I admit for the record – though I’m not sure that there is such a thing or that this reading would constitute an entry in it if one were to exist – that the other night, the night of the President’s long-delayed announcement of his “new strategy for success in Iraq” I dreamt I was in bed with his wife, the first lady. It was an innocent sort of affair, if affairs can be called innocent: we were in a log cabin, under the covers, while her aids waited on the other side of the door. For a woman old enough to be my mother, the first lady was remarkably child-like. Her innocence allowed her to do things that would make less innocent people cringe. I don’t mean that we did anything especially awful; there wasn’t any sex, in the strict Clintonian sense of the word; we were only cuddling under the sheets, but this was extramarital cuddling, with someone who did not vote for her husband and did not respect him - it was not conduct that would be considered fitting for a woman of her stature. For me, it was embarrassing, even at the time, the way that one feels embarrassed for people who are making fools of themselves, no matter how much one dislikes them, though I was also making a fool of myself, since, in my embarrassment, I got into bed with her.

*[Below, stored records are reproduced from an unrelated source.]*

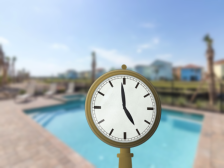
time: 4:59
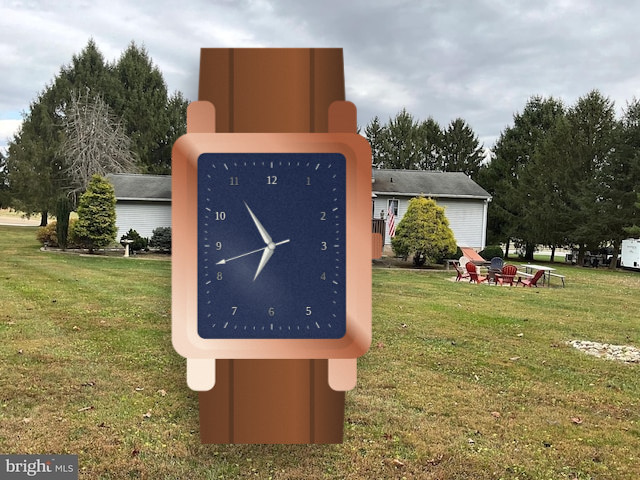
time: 6:54:42
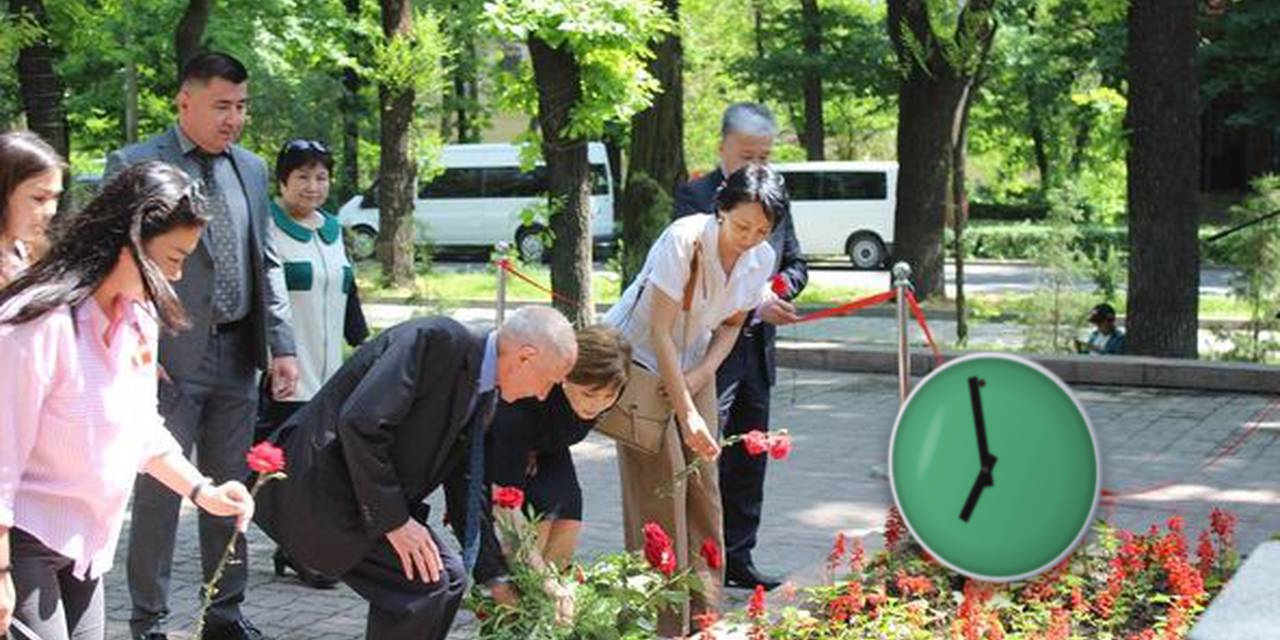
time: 6:59
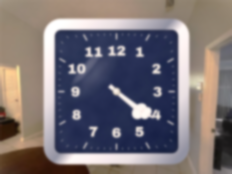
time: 4:21
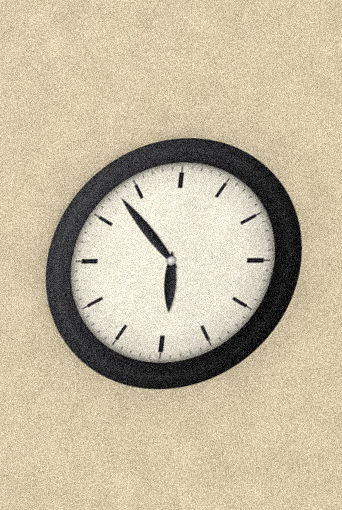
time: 5:53
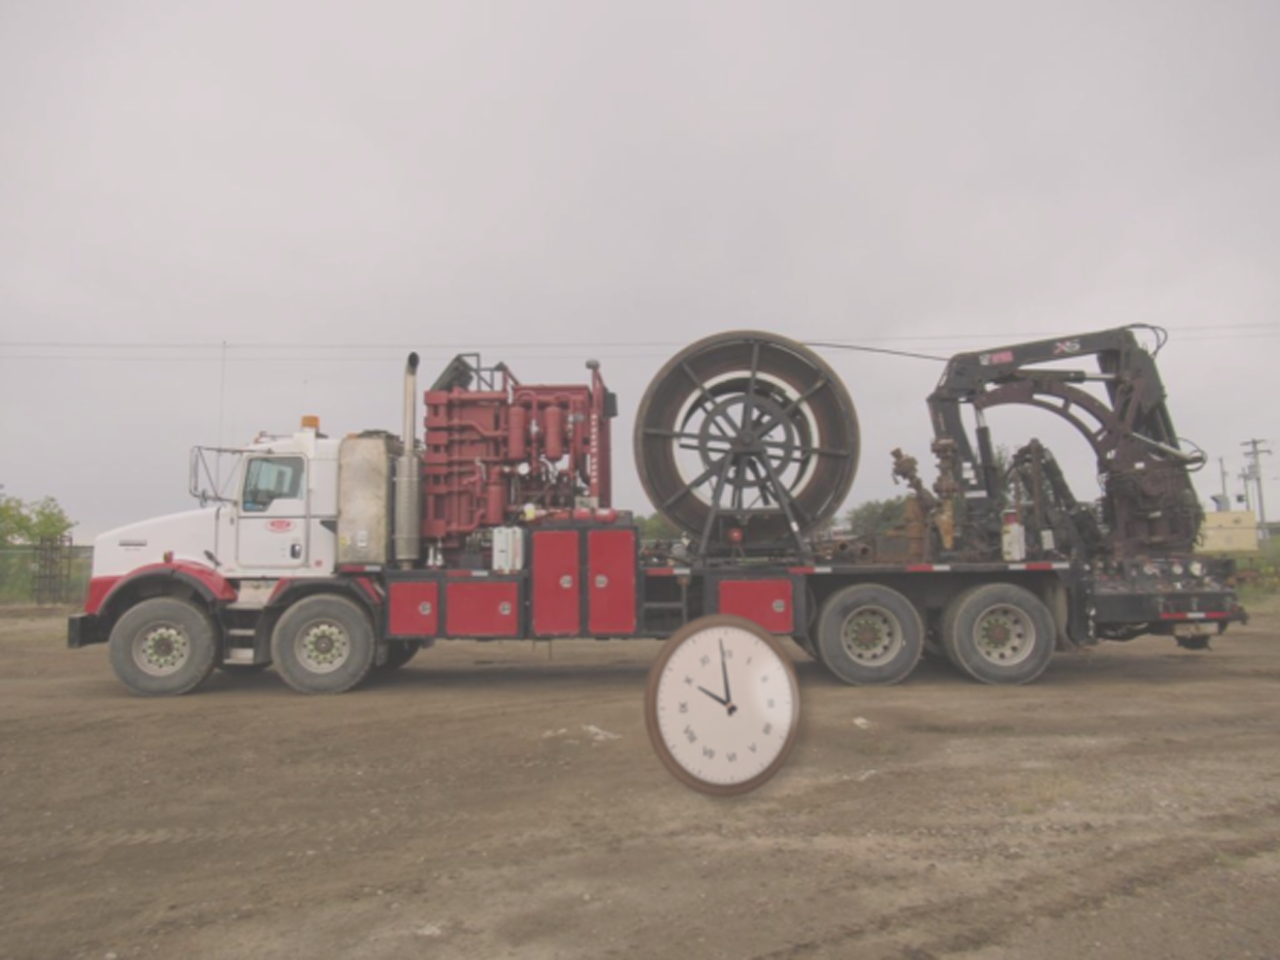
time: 9:59
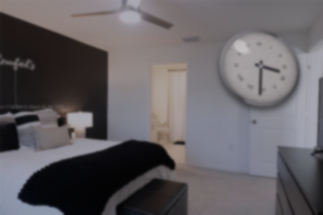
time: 3:31
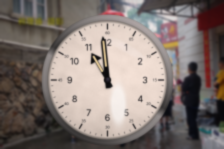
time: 10:59
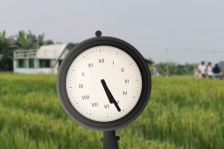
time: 5:26
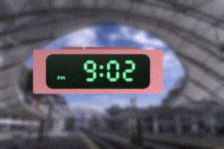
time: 9:02
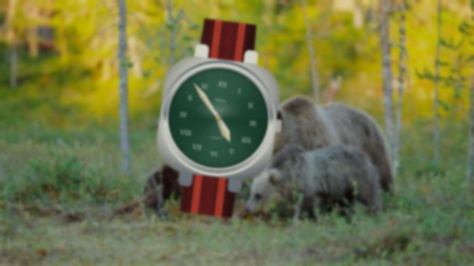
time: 4:53
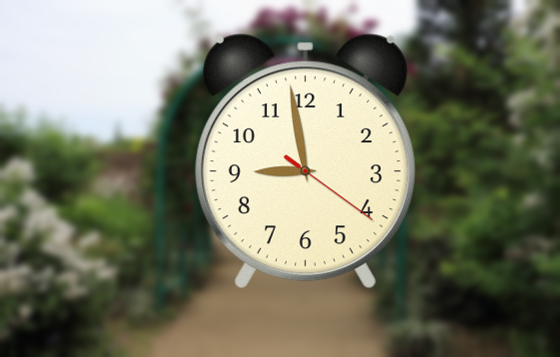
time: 8:58:21
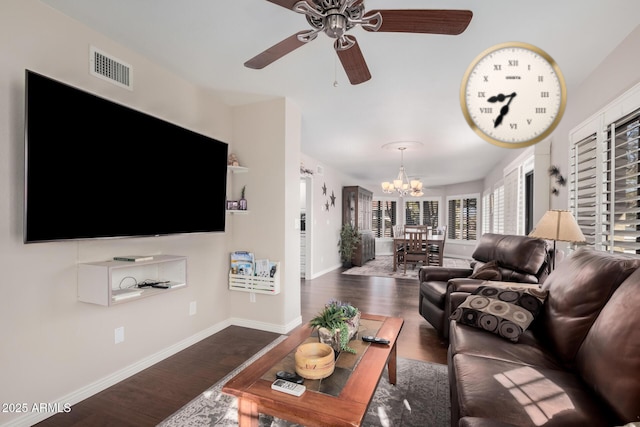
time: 8:35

Still, I’m not sure if this qualifies as an erotic dream. It was more of a sleepover party. At one point when we were cuddling, I remember, she said, “I think I need to masturbate now,” a sentence which one rarely hears these days, even in the most intimate situations, and it embarrassed me, as it would naturally, and I didn’t know what to do. I think I encouraged her to express herself, I don’t know, I’m a teacher: that’s the sort of stupid thing I might say. I know I didn’t stop her. I also know that she wasn’t naked, she might have been in her underwear, she might just have taken off her pants and shoes to cuddle more comfortably, she might have kept on her socks, I have no visual memory of this, but I remember thinking that she was going at it, so to speak, as if this were the first time, like the song “she’s a maniac, maniac, on the dance floor, and she’s dancing like she’s never danced before” that always stuck in my head when I was younger because it suggested two perfectly opposite interpretations. As does this dream, since I can’t figure it out if it was treasonous or dangerously patriotic.

That was the last thing I remember clearly. I think we came out of the bedroom into the foyer where her aid, a young girl with brown wavy hair and an air of Washington professionalism, was waiting with a clipboard. I greeted her with an embarrassed grin, as if only she and I understood what her boss had just done, and, for that reason, neither of us could say a word. The first lady, still oblivious, gave me a quick, girlish hug, saying something about how she hoped we would “play together” again soon, and they drove off in a black SUV with tinted windows. The next morning I was still humming “Maniac” when I read the president’s declaration that “our success in this war is often measured by the things that did not happen.”